**TASK DIRECTIONS**
Give an unaltered copy of the listing below, minus its pictures.
··· AVAILABLE DATA ···
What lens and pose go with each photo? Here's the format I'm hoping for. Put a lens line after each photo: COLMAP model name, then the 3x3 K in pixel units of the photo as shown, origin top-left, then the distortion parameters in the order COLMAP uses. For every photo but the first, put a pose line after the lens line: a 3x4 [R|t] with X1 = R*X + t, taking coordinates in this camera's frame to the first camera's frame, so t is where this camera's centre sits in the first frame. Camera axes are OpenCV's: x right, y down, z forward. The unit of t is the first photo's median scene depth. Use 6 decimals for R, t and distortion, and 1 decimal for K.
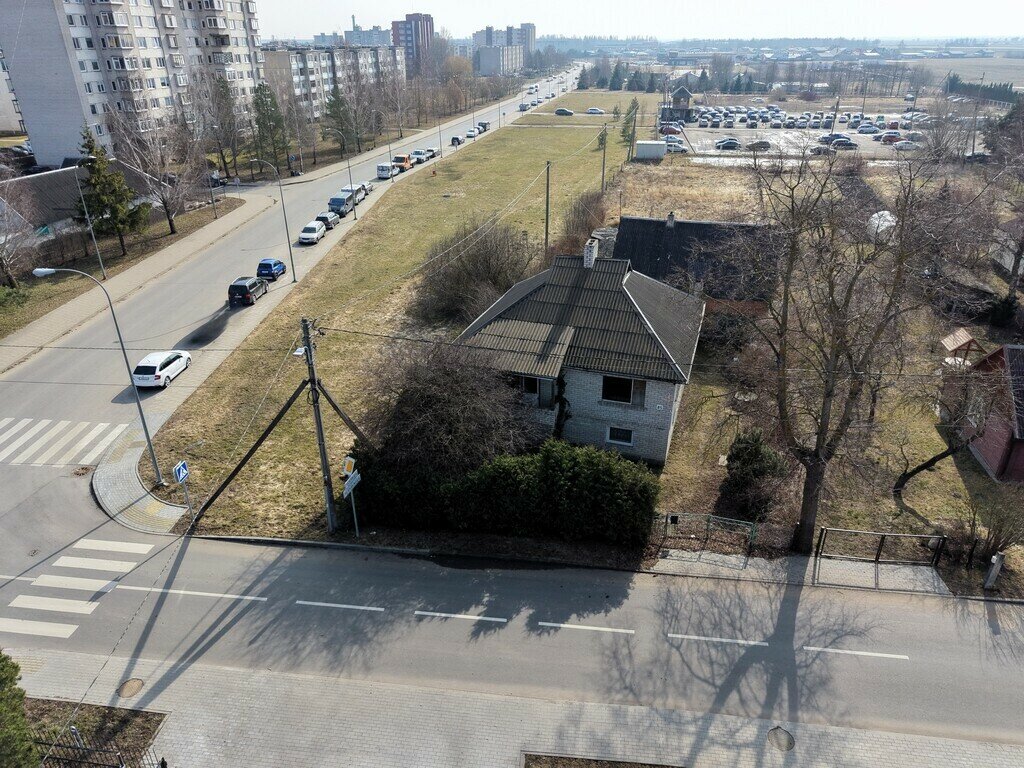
lens RADIAL K [[684.5, 0, 509.9], [0, 684.5, 388.2], [0, 0, 1]] dist [0.017953, -0.013283]
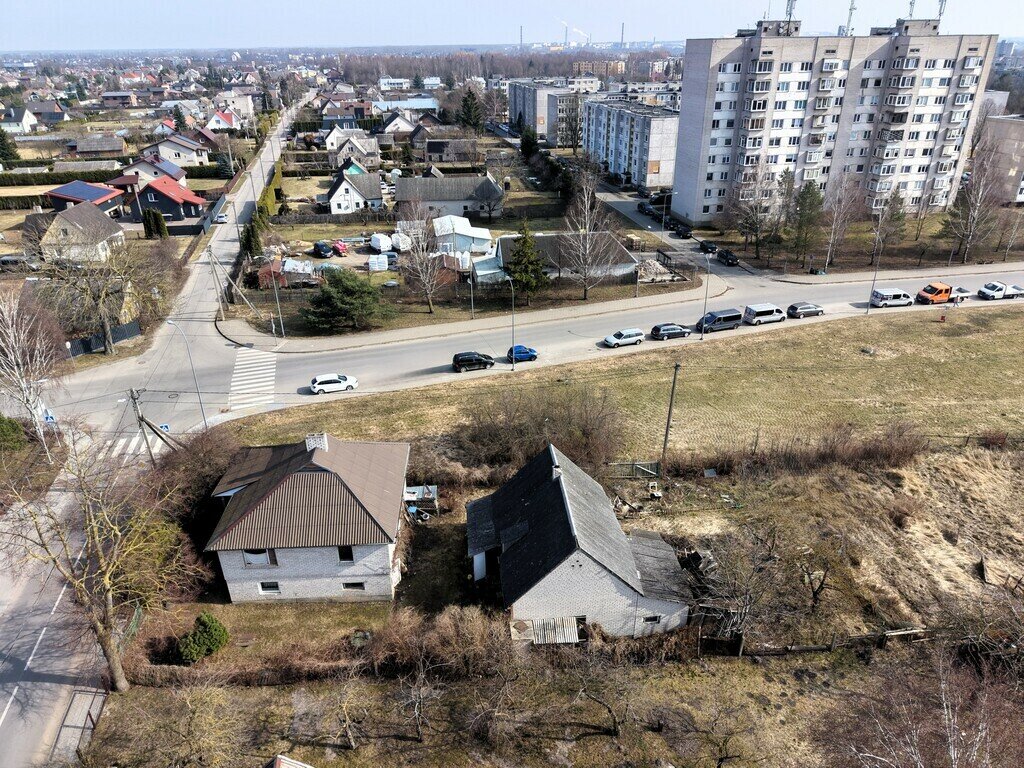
lens RADIAL K [[684.5, 0, 512.5], [0, 684.5, 386.9], [0, 0, 1]] dist [0.017953, -0.013283]
pose [[0.365901, 0.419653, -0.830667, 1.418623], [-0.412231, 0.873308, 0.259611, -0.862415], [0.834375, 0.247435, 0.492539, 0.727603]]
···
**ANSWER TO THE PROBLEM**
What lens and pose go with each photo? Here's the format I'm hoping for. Put a lens line after each photo: COLMAP model name, then the 3x3 K in pixel units of the photo as shown, origin top-left, then the distortion parameters in the order COLMAP uses. For every photo but the first, put a pose line after the lens line: a 3x4 [R|t] with X1 = R*X + t, taking coordinates in this camera's frame to the first camera's frame, so t is where this camera's centre sits in the first frame. Camera axes are OpenCV's: x right, y down, z forward. The unit of t is the first photo's median scene depth. Use 6 decimals for R, t and distortion, and 1 decimal for K.
lens RADIAL K [[684.5, 0, 509.9], [0, 684.5, 388.2], [0, 0, 1]] dist [0.017953, -0.013283]
lens RADIAL K [[684.5, 0, 512.5], [0, 684.5, 386.9], [0, 0, 1]] dist [0.017953, -0.013283]
pose [[0.365901, 0.419653, -0.830667, 1.418623], [-0.412231, 0.873308, 0.259611, -0.862415], [0.834375, 0.247435, 0.492539, 0.727603]]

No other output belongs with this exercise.